Tal como na Educação e na Saúde,
tem de haver um serviço público de habitação
Joana Mortágua | jornal
i | opinião
Saiu ontem uma notícia que dava
conta que os preços das casas em Portugal subiram 15% em apenas um ano. Não há
grande novidade em saber que a habitação está mais cara, desde há alguns anos a
variação homóloga de preços nunca fica abaixo dos dois dígitos tendo atingido o
máximo em 2018 com uma subida de 18%.
Mas a notícia dava nota de um
dado interessante. Ao contrário do anunciado abrandamento do mercado
imobiliário, há ainda quase cem mil novos fogos em pipeline a garantir a
“dinamização” do mercado imobiliário.
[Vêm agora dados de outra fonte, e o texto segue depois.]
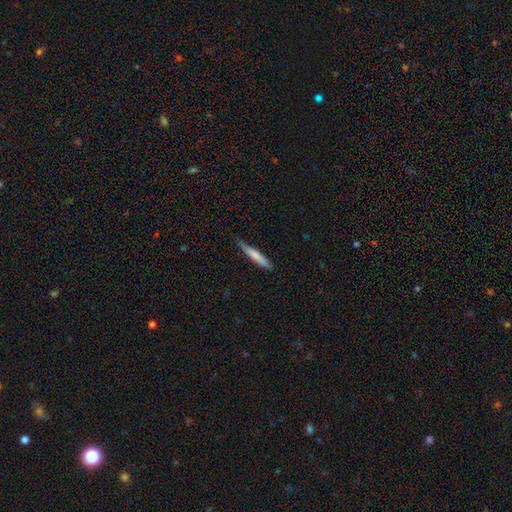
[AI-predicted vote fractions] A smooth galaxy with no disk features (74%) that is cigar-shaped (93%).

Vote fractions:
- Smooth or featured? smooth: 74% / featured or disk: 21% / star or artifact: 5%
- How rounded? cigar-shaped: 93% / in between: 6% / round: 1%
- Merging? none: 79% / minor disturbance: 17% / major disturbance: 2% / merger: 1%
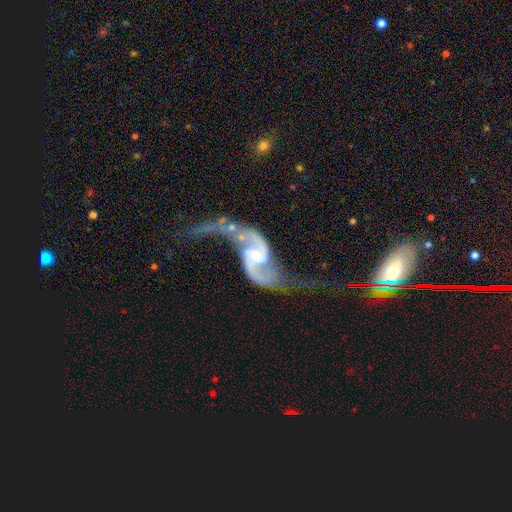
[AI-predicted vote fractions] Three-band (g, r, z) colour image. It shows a featured or disk galaxy (91%) with a weak bar (48%), 2 (93%) loose (73%) spiral arms (96%) and a small central bulge (45%). Merging: none (36%).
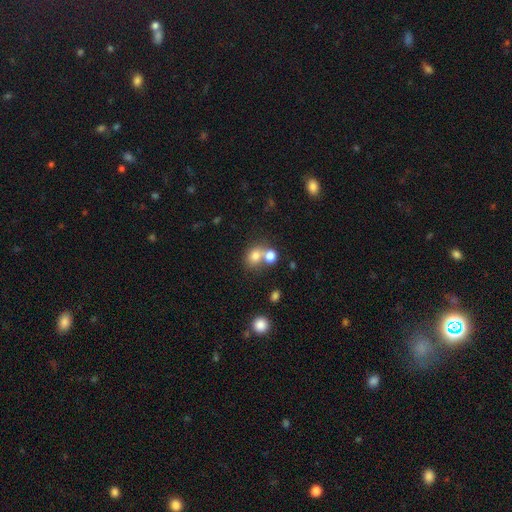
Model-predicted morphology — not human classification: Smooth or featured? smooth (76%)
How rounded? round (62%)
Merging? merger (47%)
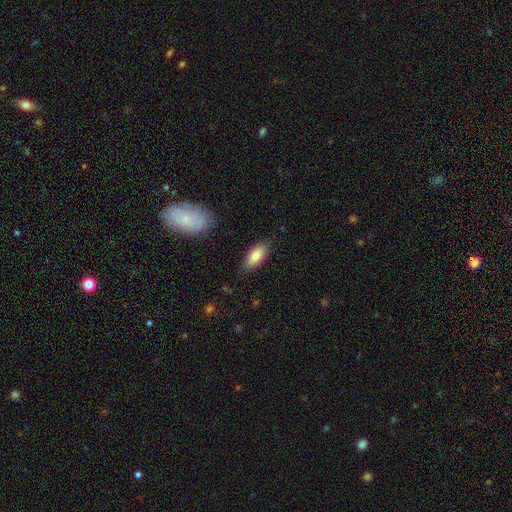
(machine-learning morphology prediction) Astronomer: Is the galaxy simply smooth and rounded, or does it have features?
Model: smooth — 82%.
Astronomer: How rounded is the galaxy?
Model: in between — 86%.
Ou seja, apesar do preço da habitação ter
aumentado 40% dos últimos anos, ainda há lucros suficientes para justificar o
aumento da oferta.
Há muitas formas de ler estes
dados, a minha proposta é relacioná-los com o que está a acontecer em Almada. É
uma leitura intuitiva, baseada em dados mas sustentada sobretudo na experiência
autárquica de dois anos vereação. Mas antes de lá chegar é útil fazer um breve
retrato.
Em Almada há 800 famílias a viver
em barracas. Há 8000 pessoas à espera de realojamento a viver em condições
inaceitáveis. Há 62 bairros degradados. O PER dos anos 90 nunca chegou a ser
concluído e partir daí nada melhorou. Os vinte seis bairros de habitação
municipal precisam todos, sem exceção, de intervenções, 16% são urgentes para a
vida dos seus habitantes. São 2000 fogos do município e outros tantos do IHRU
que nunca tiveram reabilitação a sério.
O diagnóstico é claro: falhanço
dos poderes públicos municipais e nacionais. Mas, apesar disso, Almada tinha um
mercado de habitação relativamente barato quando comparado a Lisboa.
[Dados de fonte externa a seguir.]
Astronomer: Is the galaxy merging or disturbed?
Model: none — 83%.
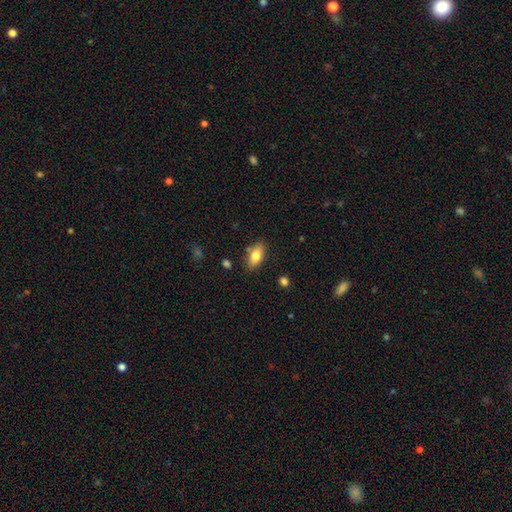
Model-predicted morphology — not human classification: Q: Smooth or featured?
A: smooth (78%); runner-up: featured or disk (14%)
Q: How rounded?
A: in between (87%); runner-up: cigar-shaped (10%)
Q: Merging?
A: none (82%); runner-up: minor disturbance (12%)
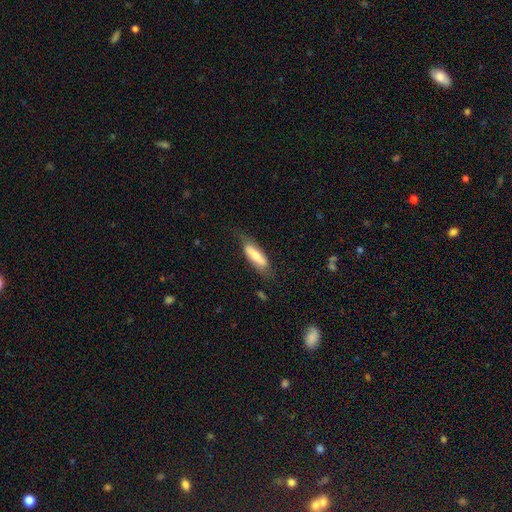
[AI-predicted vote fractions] Smooth or featured: smooth — 61% (featured or disk — 33%)
How rounded: in between — 53% (cigar-shaped — 45%)
Merging: none — 64% (minor disturbance — 24%)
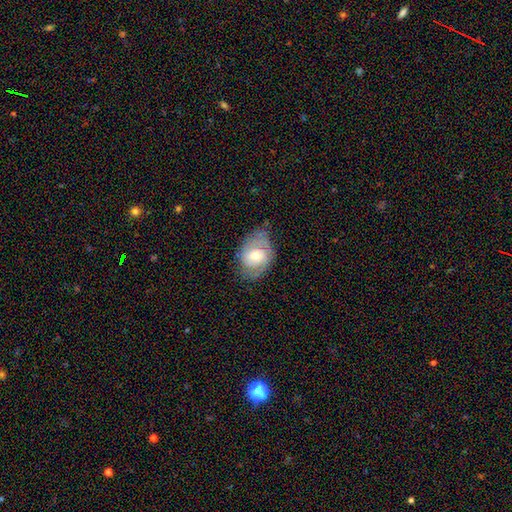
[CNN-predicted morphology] This is likely a featured or disk galaxy (65%). It is clearly not viewed edge-on (96%). Bar: possibly no (57%). Spiral arm pattern: clearly yes (83%). Spiral arm count: likely 2 (61%). Spiral winding: possibly tight (48%). Central bulge: likely moderate (66%). Merging: likely none (61%).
A fuga de Lisboa, a pressão
turística que alastra do centro para as periferias e a promessa de reabilitação
das zonas ribeirinhas da margem sul inverteu este quadro. Desde 2014, os preços
têm subido 20% ao ano. Almada é o sexto município com renda mais elevada e o
movimento ascendente não dá sinais de alívio.
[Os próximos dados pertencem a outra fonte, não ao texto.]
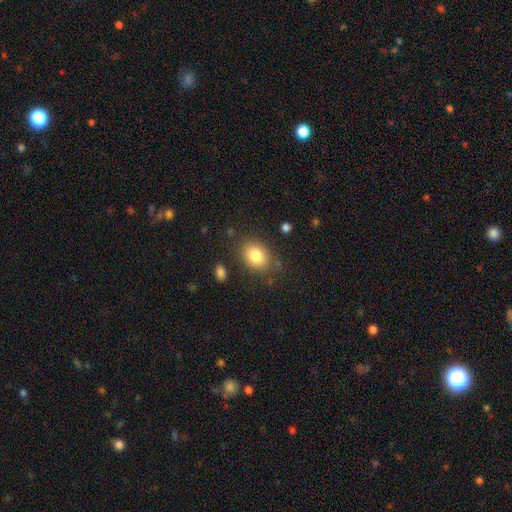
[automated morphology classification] Q: Smooth or featured?
A: smooth (83%); runner-up: star or artifact (9%)
Q: How rounded?
A: in between (59%); runner-up: round (40%)
Q: Merging?
A: none (80%); runner-up: minor disturbance (13%)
As periferias chegaram atrasadas,
mas pertencem a estes municípios muitos dos novos fogos que vão alimentar o
ávido mercado imobiliário nos próximos anos. O fenómeno das rendas de 300
euros, já extinto em Lisboa, está a começar a escassear. Com o aumento das
rendas, os fundos imobiliários e a turistifcação, as famílias vão seguir o
caminho determinado pela lei de Assunção Cristas que é o olho da rua. A
gentrificação vai agravar a guetização dos bairros embaratecidos pela presença
de habitação social.
O IRHU anunciou um milhar de
novos fogos para 2023 mas isso não descansa quem precisa de casa agora. A crise
de habitação em Almada vai piorar se as famílias que até agora podiam aceder ao
mercado de arrendamento deixarem de o conseguir fazer. Porque é que isto é
intuitivo? Porque dia após dia conheço mais casos de gente a viver na rua ou em
carros com crianças pequenas. Esta semana ficou conhecido em Almada o caso de
uma casal de idosos que, perante um despejo, mora agora na rua junto à mobília
que cobriu com um plástico para não a perder também.
Poucas coisas na vida me tiraram
o sono como a imagem de uma mãe e uma filha a dormirem em cima de cobertores no
chão de uma casa sem eletricidade e cheia de baratas.
A construção do Estado Social em
Portugal foi muito eficaz no combate à miséria e à indignidade da pobreza
enquanto sub-humanidade, ausência de direitos humanos. Em poucas décadas
transformamos uma população frágil e analfabeta numa sociedade com elevada
esperança média de vida e bons níveis educacionais. Aprendemos a reconhecer que
ao direito à saúde corresponde o SNS e ao direito à educação a Escola Pública.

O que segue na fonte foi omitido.